How to complete this task
In full and exactly, please return the records, but keep out the pictures.

Data records
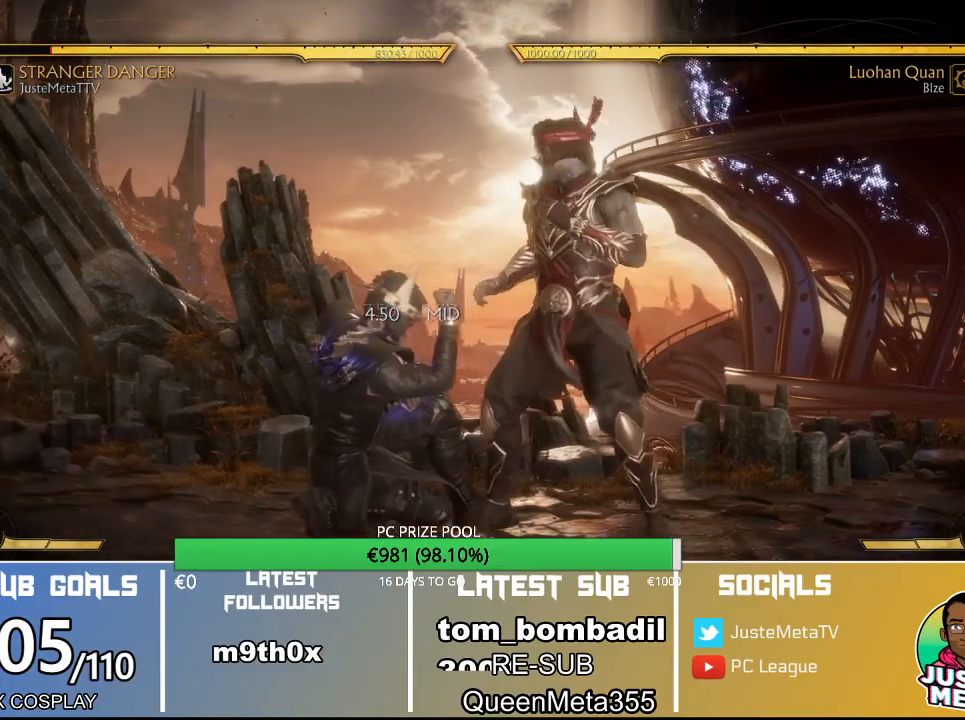
{"dt_ms": 500, "buttons": ["R2"], "left_stick": "down", "events": []}
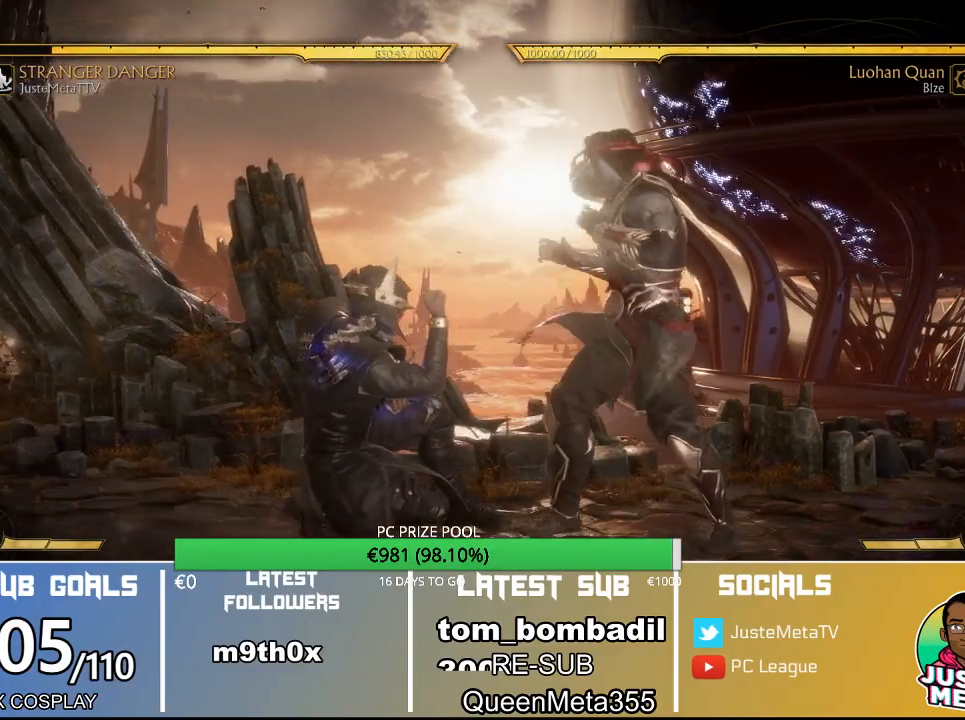
{"dt_ms": 500, "buttons": ["R2"], "left_stick": "down", "events": []}
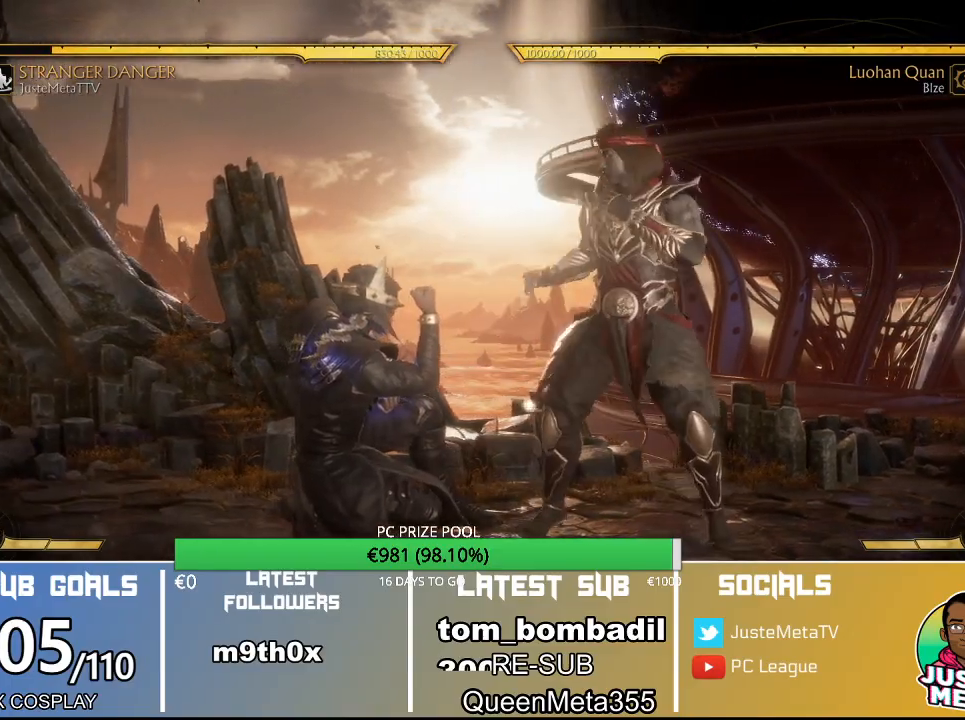
{"dt_ms": 500, "buttons": ["R2"], "left_stick": "down", "events": []}
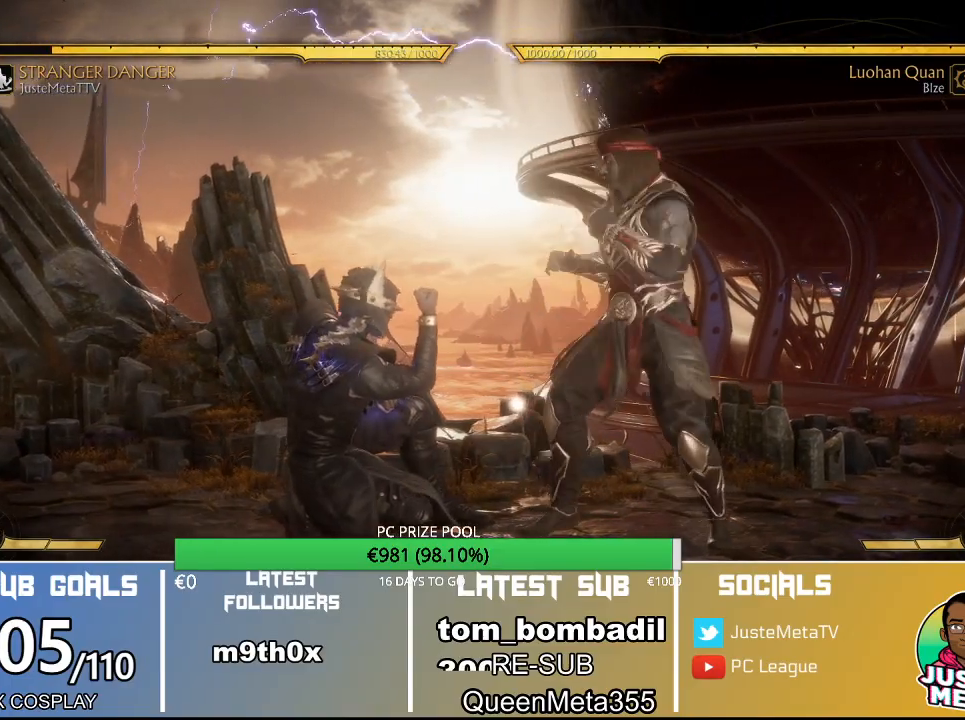
{"dt_ms": 500, "buttons": ["R2"], "left_stick": "down", "events": []}
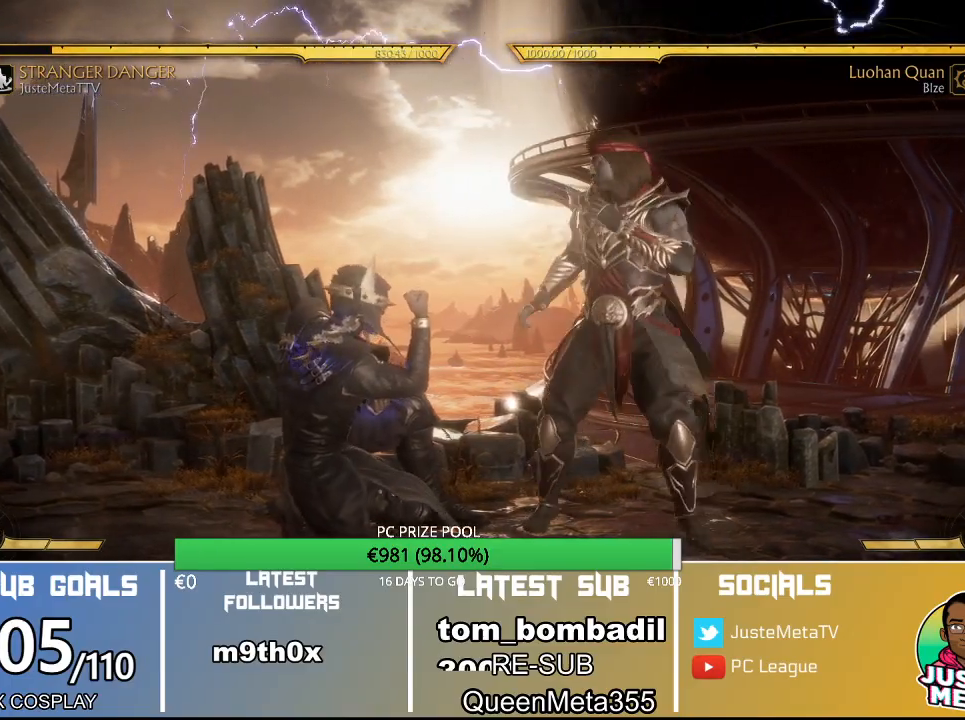
{"dt_ms": 500, "buttons": ["R2"], "left_stick": "down", "events": []}
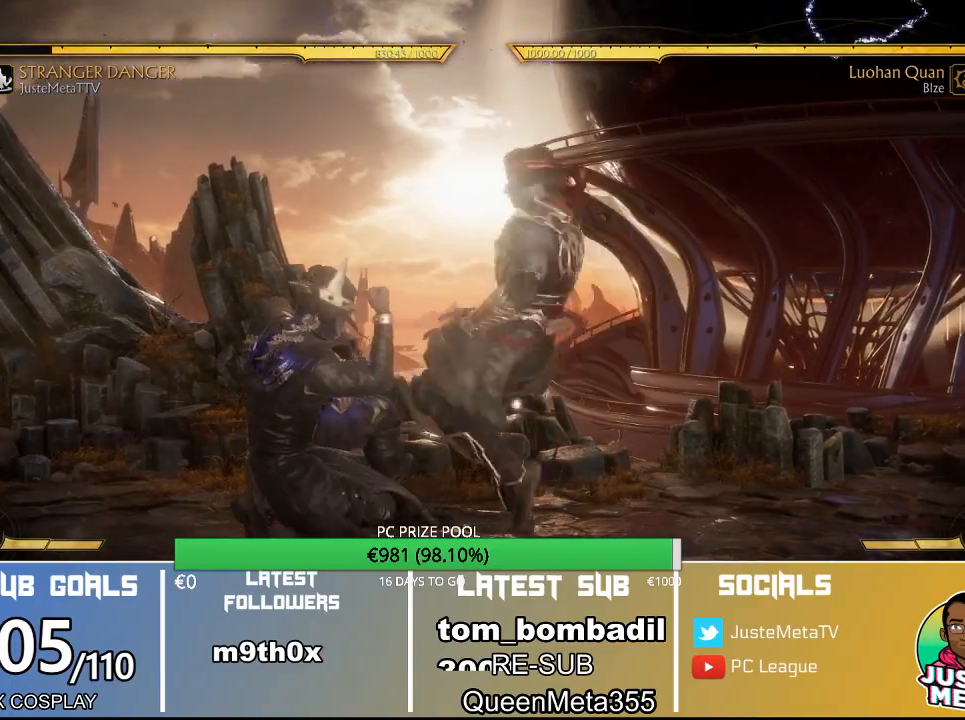
{"dt_ms": 500, "buttons": ["R2"], "left_stick": "down", "events": []}
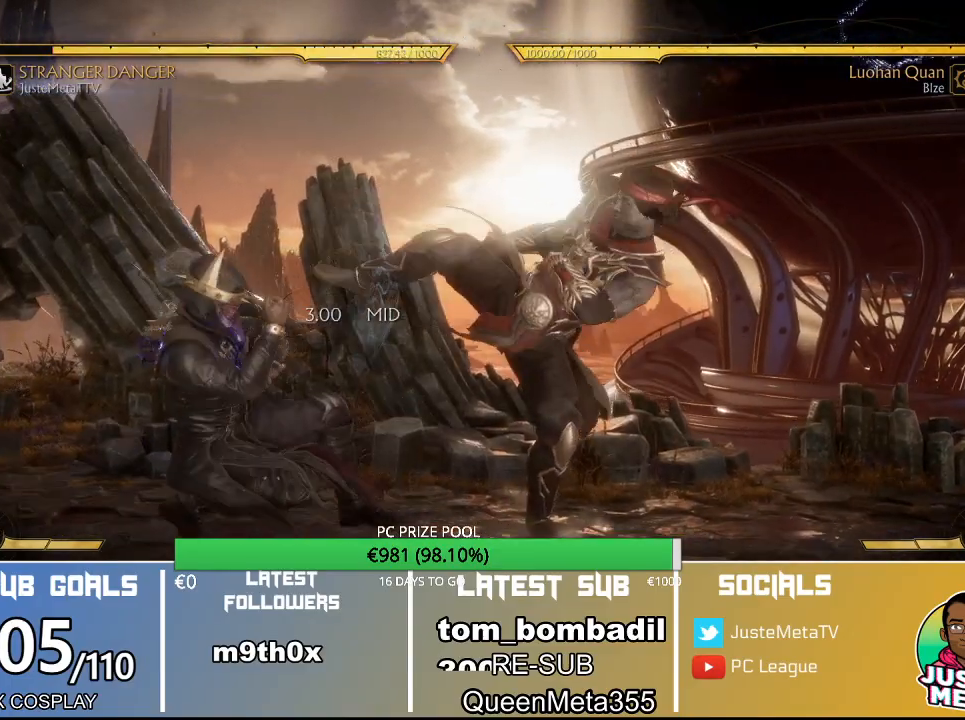
{"dt_ms": 1000, "buttons": ["R2"], "left_stick": "down"}
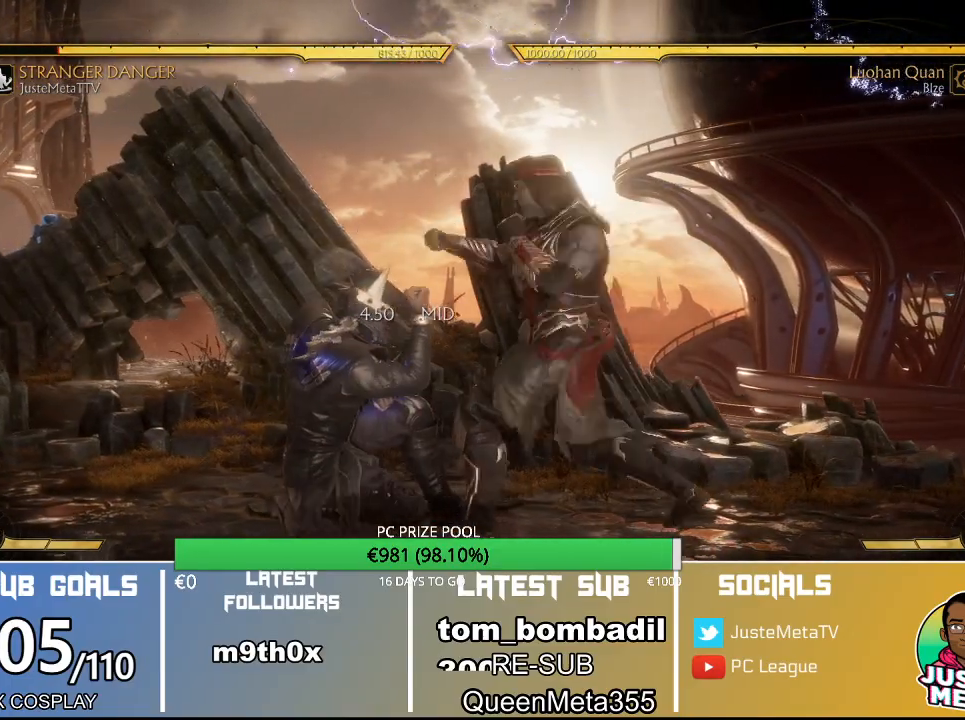
{"dt_ms": 500, "buttons": ["R2"], "left_stick": "down", "events": []}
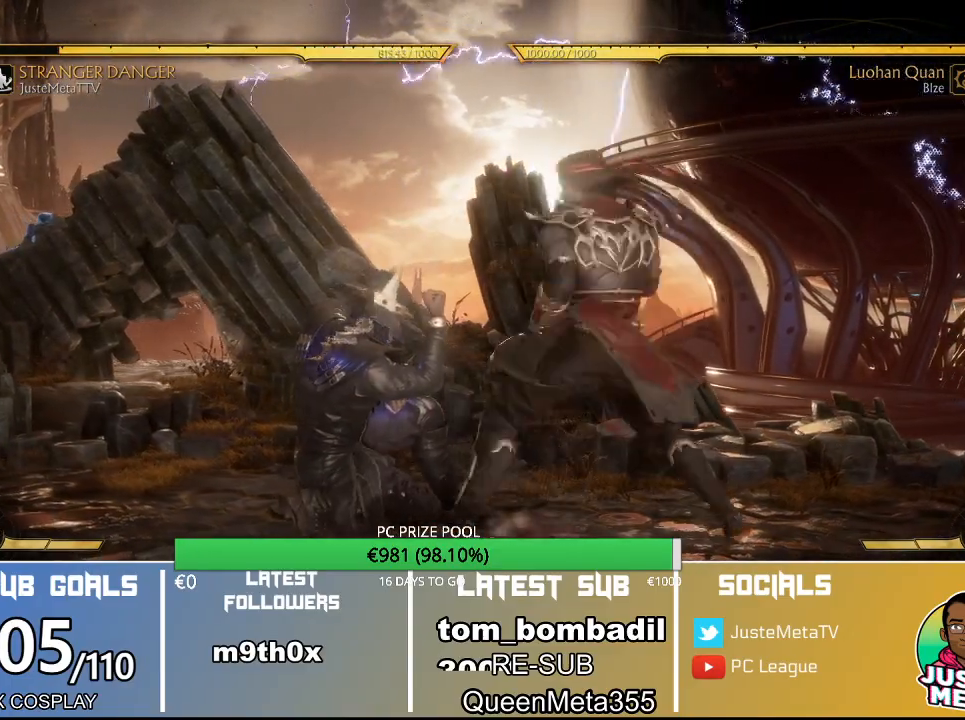
{"dt_ms": 500, "buttons": [], "left_stick": "down", "events": [[333, "R2", "up"]]}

Answer to this problem
{"dt_ms": 500, "buttons": ["R2"], "left_stick": "down", "events": []}
{"dt_ms": 500, "buttons": ["R2"], "left_stick": "down", "events": []}
{"dt_ms": 500, "buttons": ["R2"], "left_stick": "down", "events": []}
{"dt_ms": 500, "buttons": ["R2"], "left_stick": "down", "events": []}
{"dt_ms": 500, "buttons": ["R2"], "left_stick": "down", "events": []}
{"dt_ms": 500, "buttons": ["R2"], "left_stick": "down", "events": []}
{"dt_ms": 1000, "buttons": ["R2"], "left_stick": "down"}
{"dt_ms": 500, "buttons": ["R2"], "left_stick": "down", "events": []}
{"dt_ms": 500, "buttons": [], "left_stick": "down", "events": [[333, "R2", "up"]]}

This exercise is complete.